*** Records for this exercise

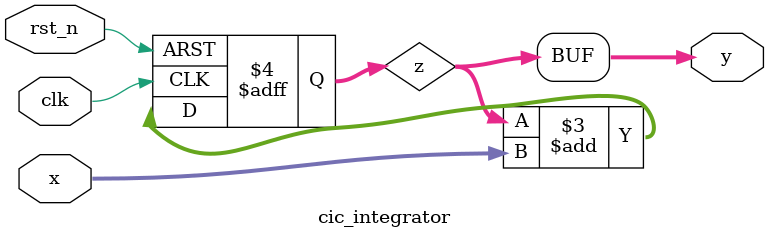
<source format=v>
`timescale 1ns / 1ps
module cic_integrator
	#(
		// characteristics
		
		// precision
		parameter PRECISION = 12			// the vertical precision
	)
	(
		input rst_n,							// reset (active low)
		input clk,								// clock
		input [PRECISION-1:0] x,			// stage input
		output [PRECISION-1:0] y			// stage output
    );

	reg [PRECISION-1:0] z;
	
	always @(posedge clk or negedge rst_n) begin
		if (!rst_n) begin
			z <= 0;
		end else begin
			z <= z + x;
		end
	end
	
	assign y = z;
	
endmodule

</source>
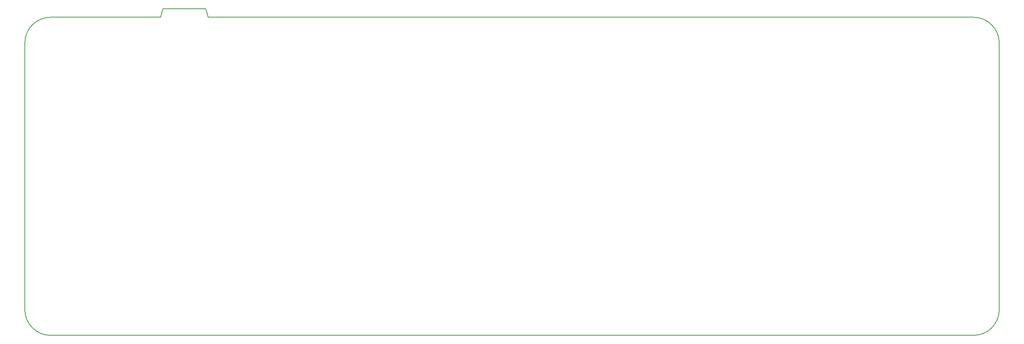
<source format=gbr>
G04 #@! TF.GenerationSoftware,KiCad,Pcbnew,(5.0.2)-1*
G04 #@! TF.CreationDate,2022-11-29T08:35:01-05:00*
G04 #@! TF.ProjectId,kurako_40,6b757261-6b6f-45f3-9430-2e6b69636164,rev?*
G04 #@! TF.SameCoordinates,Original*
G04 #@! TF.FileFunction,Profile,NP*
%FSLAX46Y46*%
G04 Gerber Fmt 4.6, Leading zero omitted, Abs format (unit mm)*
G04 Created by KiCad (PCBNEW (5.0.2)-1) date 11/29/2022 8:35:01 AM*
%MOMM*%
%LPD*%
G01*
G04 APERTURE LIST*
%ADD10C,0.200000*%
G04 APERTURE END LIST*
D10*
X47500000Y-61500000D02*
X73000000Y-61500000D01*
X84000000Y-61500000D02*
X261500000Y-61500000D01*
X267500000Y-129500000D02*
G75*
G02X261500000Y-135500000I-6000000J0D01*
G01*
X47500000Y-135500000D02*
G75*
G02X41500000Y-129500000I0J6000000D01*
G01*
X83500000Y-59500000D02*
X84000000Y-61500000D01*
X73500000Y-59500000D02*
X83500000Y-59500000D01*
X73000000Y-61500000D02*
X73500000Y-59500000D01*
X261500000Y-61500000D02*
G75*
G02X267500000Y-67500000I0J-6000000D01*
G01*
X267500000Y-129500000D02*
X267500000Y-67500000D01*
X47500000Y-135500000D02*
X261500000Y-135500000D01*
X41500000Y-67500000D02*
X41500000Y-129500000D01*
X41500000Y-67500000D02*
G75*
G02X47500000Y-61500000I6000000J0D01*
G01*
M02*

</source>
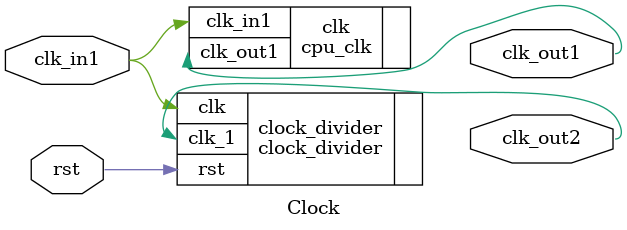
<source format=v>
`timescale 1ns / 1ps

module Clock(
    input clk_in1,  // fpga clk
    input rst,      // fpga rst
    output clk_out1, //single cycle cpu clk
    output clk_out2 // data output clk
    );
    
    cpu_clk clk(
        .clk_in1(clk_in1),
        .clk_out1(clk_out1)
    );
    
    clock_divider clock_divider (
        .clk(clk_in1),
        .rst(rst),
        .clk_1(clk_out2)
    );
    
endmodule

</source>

******

**About this task**
Reproduce exactly the line containing "X47500000Y-61500000D02*" and every line after it in the material above, up to and including the last. Exclude all pictures.

**Response below**
X47500000Y-61500000D02*
X73000000Y-61500000D01*
X84000000Y-61500000D02*
X261500000Y-61500000D01*
X267500000Y-129500000D02*
G75*
G02X261500000Y-135500000I-6000000J0D01*
G01*
X47500000Y-135500000D02*
G75*
G02X41500000Y-129500000I0J6000000D01*
G01*
X83500000Y-59500000D02*
X84000000Y-61500000D01*
X73500000Y-59500000D02*
X83500000Y-59500000D01*
X73000000Y-61500000D02*
X73500000Y-59500000D01*
X261500000Y-61500000D02*
G75*
G02X267500000Y-67500000I0J-6000000D01*
G01*
X267500000Y-129500000D02*
X267500000Y-67500000D01*
X47500000Y-135500000D02*
X261500000Y-135500000D01*
X41500000Y-67500000D02*
X41500000Y-129500000D01*
X41500000Y-67500000D02*
G75*
G02X47500000Y-61500000I6000000J0D01*
G01*
M02*

</source>
<source format=v>
`timescale 1ns / 1ps

module Clock(
    input clk_in1,  // fpga clk
    input rst,      // fpga rst
    output clk_out1, //single cycle cpu clk
    output clk_out2 // data output clk
    );
    
    cpu_clk clk(
        .clk_in1(clk_in1),
        .clk_out1(clk_out1)
    );
    
    clock_divider clock_divider (
        .clk(clk_in1),
        .rst(rst),
        .clk_1(clk_out2)
    );
    
endmodule

</source>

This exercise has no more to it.